These are the complete steps to reproduce the results. Be aware that there might be slight differences due to non-deterministic behavior. For example get_revisions.py utilizes get_shortest_path from NetworkX which returns the first shortest path if there are more than one. The order of the graph traversal in turn depends on the representation of the graph in memory which gets build in the order the data is returned from the MongoDB.
The whole process is described here but if you just want to reproduce the plots and tables you can use the extracted and aggregated information provided by us. In that case you have to fetch the pre-aggregated data beforehand and put it into ./data/
cd ./data/
wget http://www.user.informatik.uni-goettingen.de/~trautsch2/emse2019/aggregated2_full.zip
unzip aggregated2_full.zip
# optional: data with an additional year
# wget http://www.user.informatik.uni-goettingen.de/~trautsch2/emse2019/aggregated3_full.zip
# unzip aggregated3_full.zip
After that you can just run the Plots_Tables jupyter notebook with default settings (just create the virtualenv like described in 2, then open the jupyter notebook and proceed with 2.2).
This section provides information about how the raw data is extracted. As mentioned above this step is not mandatory to just reproduce the plots and figures.
The MongoDB is provided as a ZIP file which can be extracted and dropped into a empty MongoDB installation. The data in the MongoDB is collected via SmartSHARK. The MongoDB version is 4.0.12. It can be reproduced via executing the SmartSHARK plugins vcsSHARK, issueSHARK, mecoSHARK, linkSHARK, and labelSHARK on all repositories. Be aware that this collects a large amount of metrics and PMD warnings for every file in every commit. This is a VERY time expensive operation.

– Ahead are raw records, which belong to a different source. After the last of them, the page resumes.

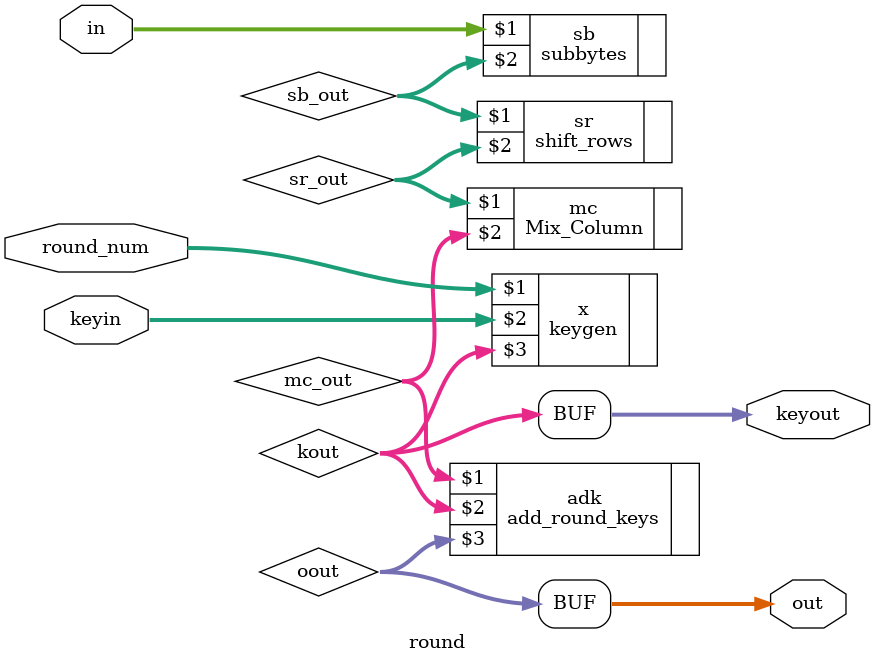
<source format=v>
/*
------Round Module------
inputs: 
	1- in -128 bit wire- (State)
	2- round_num -128 bit wire- (Round Number)
	3- keyin -128 bit wire- (input key)
output: 
	1- keyout -128 bit register- (output of this round and input to the next round)
	2- out -128 bit register- (output of this round and input to the next round)
Description:
	- the input passes by these modules in order:
	  key generation, substitute bytes, shift rows,
	  mix columns, add round key
	
*/
module round (
	input wire [127:0]in,
	input wire[3:0]round_num,
	input wire [127:0]keyin,
	output reg [127:0]keyout, 
	output reg[127:0]out
	);
	
	wire [127:0]sb_out, sr_out, mc_out,  kout,oout;
	
	keygen x(round_num, keyin, kout); 	 
	
	subbytes sb(in, sb_out);
	shift_rows sr(sb_out, sr_out);
	Mix_Column mc(sr_out, mc_out);
	add_round_keys adk(mc_out, kout, oout);  
	
	always@*
		begin
			keyout=kout;
			out =oout;
			
		end
	
	
	
endmodule


</source>
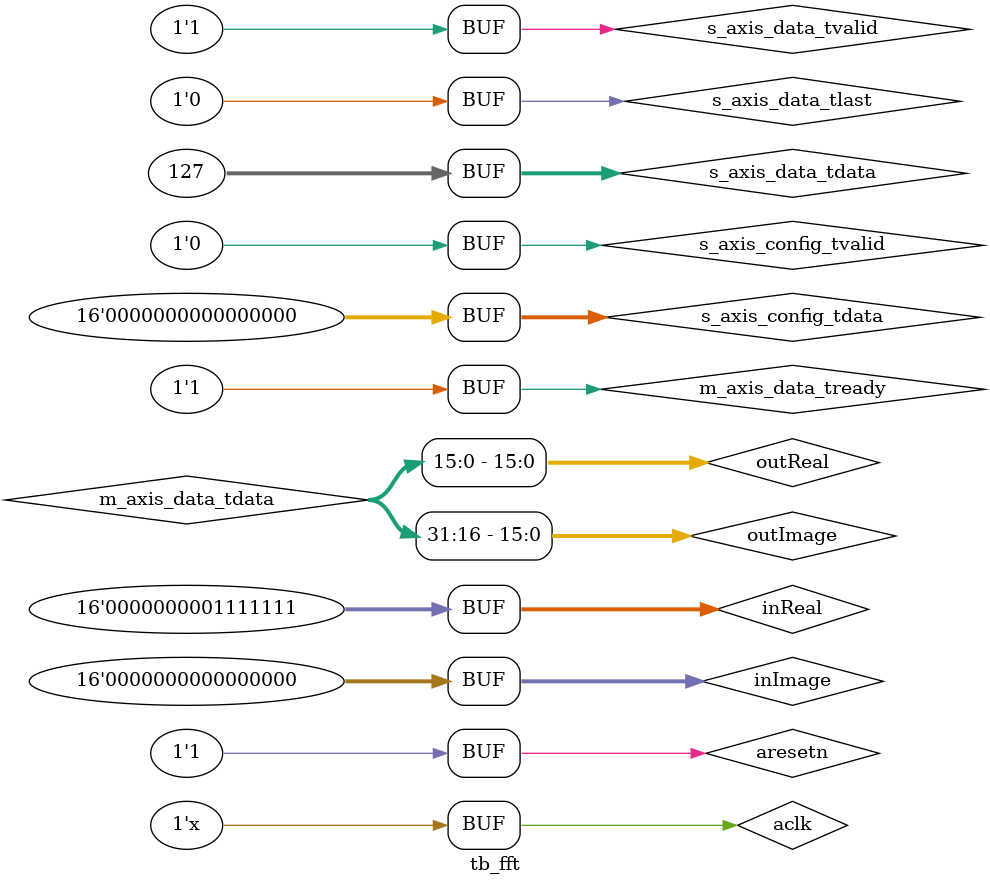
<source format=v>
`timescale 1ns / 1ps


module tb_fft;

	// Inputs
	reg aclk;
	reg aresetn;
	reg s_axis_config_tvalid;
	reg s_axis_data_tvalid;
	reg s_axis_data_tlast;
	reg m_axis_data_tready;
	reg [15:0] s_axis_config_tdata;
	reg [15:0] inImage;
	reg [15:0] inReal;
	wire [31:0] s_axis_data_tdata={inImage,inReal};

	// Outputs
	wire s_axis_config_tready;
	wire s_axis_data_tready;
	wire m_axis_data_tvalid;
	wire m_axis_data_tlast;
	wire event_frame_started;
	wire event_tlast_unexpected;
	wire event_tlast_missing;
	wire event_status_channel_halt;
	wire event_data_in_channel_halt;
	wire event_data_out_channel_halt;
	wire [31:0] m_axis_data_tdata;
	wire [15:0] outReal = m_axis_data_tdata[15:0];
	wire [15:0] outImage = m_axis_data_tdata[31:16];

	// Instantiate the Unit Under Test (UUT)
	fft_core uut (
		.aclk(aclk), 
		.aresetn(aresetn), 
		.s_axis_config_tvalid(s_axis_config_tvalid), 
		.s_axis_data_tvalid(s_axis_data_tvalid), 
		.s_axis_data_tlast(s_axis_data_tlast), 
		.m_axis_data_tready(m_axis_data_tready), 
		.s_axis_config_tready(s_axis_config_tready), 
		.s_axis_data_tready(s_axis_data_tready), 
		.m_axis_data_tvalid(m_axis_data_tvalid), 
		.m_axis_data_tlast(m_axis_data_tlast), 
		.event_frame_started(event_frame_started), 
		.event_tlast_unexpected(event_tlast_unexpected), 
		.event_tlast_missing(event_tlast_missing), 
		.event_status_channel_halt(event_status_channel_halt), 
		.event_data_in_channel_halt(event_data_in_channel_halt), 
		.event_data_out_channel_halt(event_data_out_channel_halt), 
		.s_axis_config_tdata(s_axis_config_tdata), 
		.s_axis_data_tdata(s_axis_data_tdata), 
		.m_axis_data_tdata(m_axis_data_tdata)
	);

	initial begin
		// Initialize Inputs
		aclk = 0;
		aresetn = 0;
		s_axis_config_tvalid = 0;
		s_axis_data_tvalid = 0;
		s_axis_data_tlast = 0;
		m_axis_data_tready = 0;
		s_axis_config_tdata = 0;
		inReal = 0;
		inImage = 0;
		// Wait 100 ns for global reset to finish
		#100;
        
		// Add stimulus here
		aresetn = 1;
		s_axis_data_tvalid = 1;
		m_axis_data_tready = 1;
#1 inReal=128;
#1 inReal=127;
#1 inReal=127;
#1 inReal=126;
#1 inReal=125;
#1 inReal=124;
#1 inReal=122;
#1 inReal=120;
#1 inReal=118;
#1 inReal=115;
#1 inReal=112;
#1 inReal=109;
#1 inReal=106;
#1 inReal=102;
#1 inReal=98;
#1 inReal=94;
#1 inReal=90;
#1 inReal=85;
#1 inReal=81;
#1 inReal=76;
#1 inReal=71;
#1 inReal=65;
#1 inReal=60;
#1 inReal=54;
#1 inReal=48;
#1 inReal=43;
#1 inReal=37;
#1 inReal=31;
#1 inReal=24;
#1 inReal=18;
#1 inReal=12;
#1 inReal=6;
#1 inReal=0;
#1 inReal=-6;
#1 inReal=-12;
#1 inReal=-18;
#1 inReal=-24;
#1 inReal=-31;
#1 inReal=-37;
#1 inReal=-43;
#1 inReal=-48;
#1 inReal=-54;
#1 inReal=-60;
#1 inReal=-65;
#1 inReal=-71;
#1 inReal=-76;
#1 inReal=-81;
#1 inReal=-85;
#1 inReal=-90;
#1 inReal=-94;
#1 inReal=-98;
#1 inReal=-102;
#1 inReal=-106;
#1 inReal=-109;
#1 inReal=-112;
#1 inReal=-115;
#1 inReal=-118;
#1 inReal=-120;
#1 inReal=-122;
#1 inReal=-124;
#1 inReal=-125;
#1 inReal=-126;
#1 inReal=-127;
#1 inReal=-127;
#1 inReal=-127;
#1 inReal=-127;
#1 inReal=-127;
#1 inReal=-126;
#1 inReal=-125;
#1 inReal=-124;
#1 inReal=-122;
#1 inReal=-120;
#1 inReal=-118;
#1 inReal=-115;
#1 inReal=-112;
#1 inReal=-109;
#1 inReal=-106;
#1 inReal=-102;
#1 inReal=-98;
#1 inReal=-94;
#1 inReal=-90;
#1 inReal=-85;
#1 inReal=-81;
#1 inReal=-76;
#1 inReal=-71;
#1 inReal=-65;
#1 inReal=-60;
#1 inReal=-54;
#1 inReal=-48;
#1 inReal=-43;
#1 inReal=-37;
#1 inReal=-31;
#1 inReal=-24;
#1 inReal=-18;
#1 inReal=-12;
#1 inReal=-6;
#1 inReal=0;
#1 inReal=6;
#1 inReal=12;
#1 inReal=18;
#1 inReal=24;
#1 inReal=31;
#1 inReal=37;
#1 inReal=43;
#1 inReal=48;
#1 inReal=54;
#1 inReal=60;
#1 inReal=65;
#1 inReal=71;
#1 inReal=76;
#1 inReal=81;
#1 inReal=85;
#1 inReal=90;
#1 inReal=94;
#1 inReal=98;
#1 inReal=102;
#1 inReal=106;
#1 inReal=109;
#1 inReal=112;
#1 inReal=115;
#1 inReal=118;
#1 inReal=120;
#1 inReal=122;
#1 inReal=124;
#1 inReal=125;
#1 inReal=126;
#1 inReal=127;
#1 inReal=127;
	end
	always #1 aclk = ~ aclk;
	
	always @(posedge aclk) begin
		$display("%d \t outReal\t %d \t outImage\t %d",$time, outReal,outImage);
	end
      
endmodule


</source>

wget https://www.mediocre.hosting/mongodb.zip
We need a checked out version of the repository to collect buildfile information. The next steps expect the data in the repos folder.
# create python virtualenv for asatlib and install dependencies
cd asatlib
python -m venv .
source bin/activate
pip install -r requirements.txt
# fetch tar.gz with repository from MongoDB gridfs and extract it to ../repos/
python get_repositories.py
This saves a pickled list of commits for further processing by the next steps.
python get_revisions.py
This creates CSV files containing changes in buildfiles that are used in the next step and also in the Aggregation notebook to determine introduction commits and removal commits for supported ASATS.
python pmd_states_local.py
This creates CSV files containing ASAT warnings of PMD together with metrics that utilize the previous buildfile information.
python main.py
This section is completely based on jupyter notebooks. The notebooks aggregate the data and generate the plots and tables used in the paper. An additional notebook (Data_Enrichment.ipynb) provides the code for creating the supplemental plots on the website.
# create python virtualenv for the jupyter notebooks and install dependencies
cd notebooks
python -m venv .
source bin/activate
pip install -r requirements.txt
# execute jupyter lab
jupyter lab
This is the main aggregation step. The result are project specific pickle files (intermediate results) and one pickle file containing the resulting Pandas DataFrame.
This provides additional information about defects from the MongoDB and creates an additional CSV file.
This generates the plots and tables used in the paper utilizing the pickle file containing all projects and the defect information CSV file.